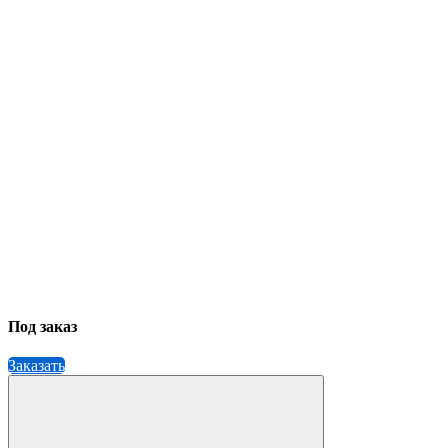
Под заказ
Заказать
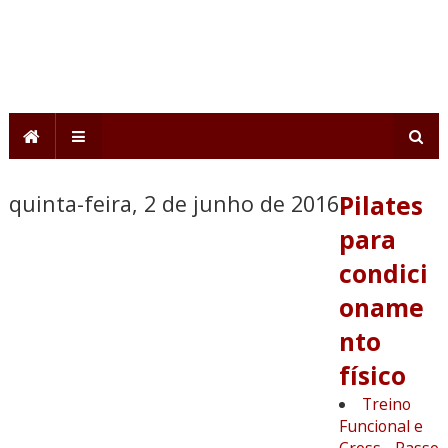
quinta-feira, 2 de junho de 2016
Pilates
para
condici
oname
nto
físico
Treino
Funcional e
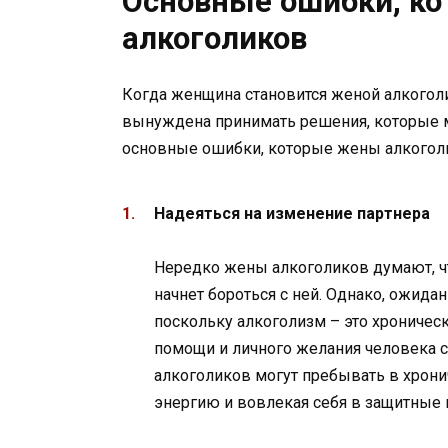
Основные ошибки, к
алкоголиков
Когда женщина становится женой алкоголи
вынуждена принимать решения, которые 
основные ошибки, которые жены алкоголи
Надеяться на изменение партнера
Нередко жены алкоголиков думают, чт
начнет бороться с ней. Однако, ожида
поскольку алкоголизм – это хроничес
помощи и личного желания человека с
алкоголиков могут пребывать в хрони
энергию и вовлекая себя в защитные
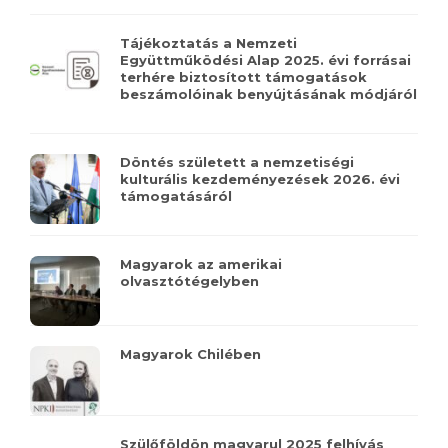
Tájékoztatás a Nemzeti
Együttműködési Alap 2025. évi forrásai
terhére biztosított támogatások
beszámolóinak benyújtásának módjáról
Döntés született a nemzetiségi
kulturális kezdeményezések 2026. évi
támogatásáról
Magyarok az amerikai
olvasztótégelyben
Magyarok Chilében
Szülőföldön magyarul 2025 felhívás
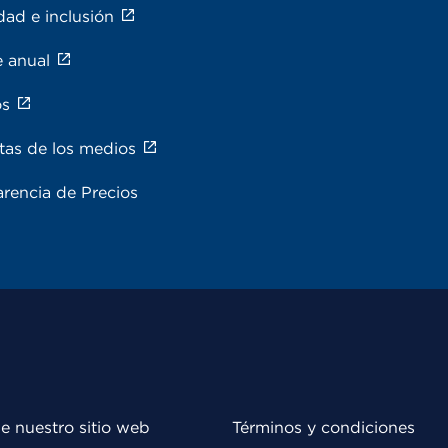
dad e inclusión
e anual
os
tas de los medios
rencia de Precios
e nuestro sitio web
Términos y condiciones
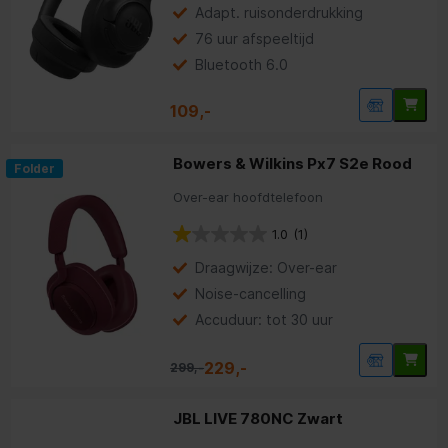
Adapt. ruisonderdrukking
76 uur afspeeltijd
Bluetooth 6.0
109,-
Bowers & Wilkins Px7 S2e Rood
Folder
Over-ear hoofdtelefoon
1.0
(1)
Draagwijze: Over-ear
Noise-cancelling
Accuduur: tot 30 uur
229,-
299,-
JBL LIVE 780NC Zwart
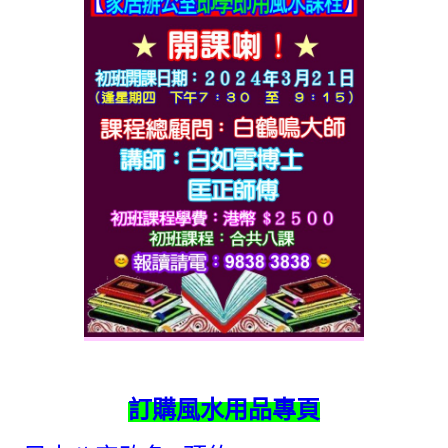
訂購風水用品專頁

**BRIEF:** Set out, exactly as given, the line that contains "Funcional e" along with each line after it through the end of the records above; omit the pictures.

**RESPONSE BOX:**
Funcional e
Основные ошибки, к
алкоголиков
Когда женщина становится женой алкоголи
вынуждена принимать решения, которые 
основные ошибки, которые жены алкоголи
Надеяться на изменение партнера
Нередко жены алкоголиков думают, чт
начнет бороться с ней. Однако, ожида
поскольку алкоголизм – это хроничес
помощи и личного желания человека с
алкоголиков могут пребывать в хрони
энергию и вовлекая себя в защитные
Tájékoztatás a Nemzeti
Együttműködési Alap 2025. évi forrásai
terhére biztosított támogatások
beszámolóinak benyújtásának módjáról
Döntés született a nemzetiségi
kulturális kezdeményezések 2026. évi
támogatásáról
Magyarok az amerikai
olvasztótégelyben
Magyarok Chilében
Szülőföldön magyarul 2025 felhívás
dad e inclusión
e anual
os
tas de los medios
rencia de Precios
e nuestro sitio web
Términos y condiciones
Adapt. ruisonderdrukking
76 uur afspeeltijd
Bluetooth 6.0
109,-
Bowers & Wilkins Px7 S2e Rood
Folder
Over-ear hoofdtelefoon
1.0
(1)
Draagwijze: Over-ear
Noise-cancelling
Accuduur: tot 30 uur
229,-
299,-
JBL LIVE 780NC Zwart
訂購風水用品專頁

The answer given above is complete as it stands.